Consider these questions to use psychological flexibility to adapt your wellness routine to the changing flow of your life.

1. Notice (without judgment) areas where you might feel stuck in your routine.
When we feel stuck or unable to meet a certain goal, it is easy to avoid wellness instead of adapting our routine. Imagine you were a curious research scientist studying your routine, what would you notice that is working well for you? What areas feel more stuck or stagnant to you?

2. What are the primary values embedded in your wellness routine?
Does your routine create connection, improve health, release stress, or add spiritual value to your daily life? Take a moment to consider what values motivate your wellness routine so that you can intentionally foster these values when your routine changes.

3. What areas of wellness have you always wanted to try?
Change can be an opportunity to lean into a new form of wellness.
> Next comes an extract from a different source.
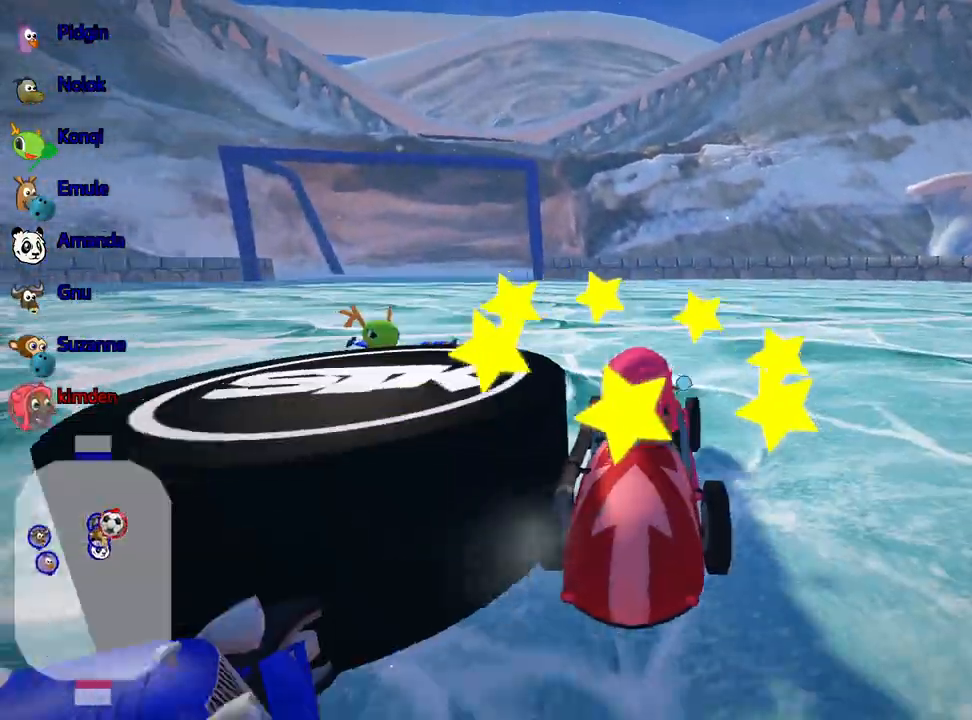
{"keys": ["up"], "events": [[367, "down", "up"], [417, "up", "down"]]}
Use a shift in routine to approach a new practice or activity with curiosity and openness.

4. Practice Compassion
Wellness is a daily practice and simply showing up with intention to cultivate any part of your wellness, however small, is something to be celebrated. Continuing to move towards your values during unpredictable times may mean taking smaller steps, and recognizing that adapting is part of the human experience.

Taking a moment to reflect on these questions is a practice in noticing and being present with your experience. With psychological flexibility, you can begin to increasingly make choices in the present moment that bring you closer to your values and enhance your wellness routine.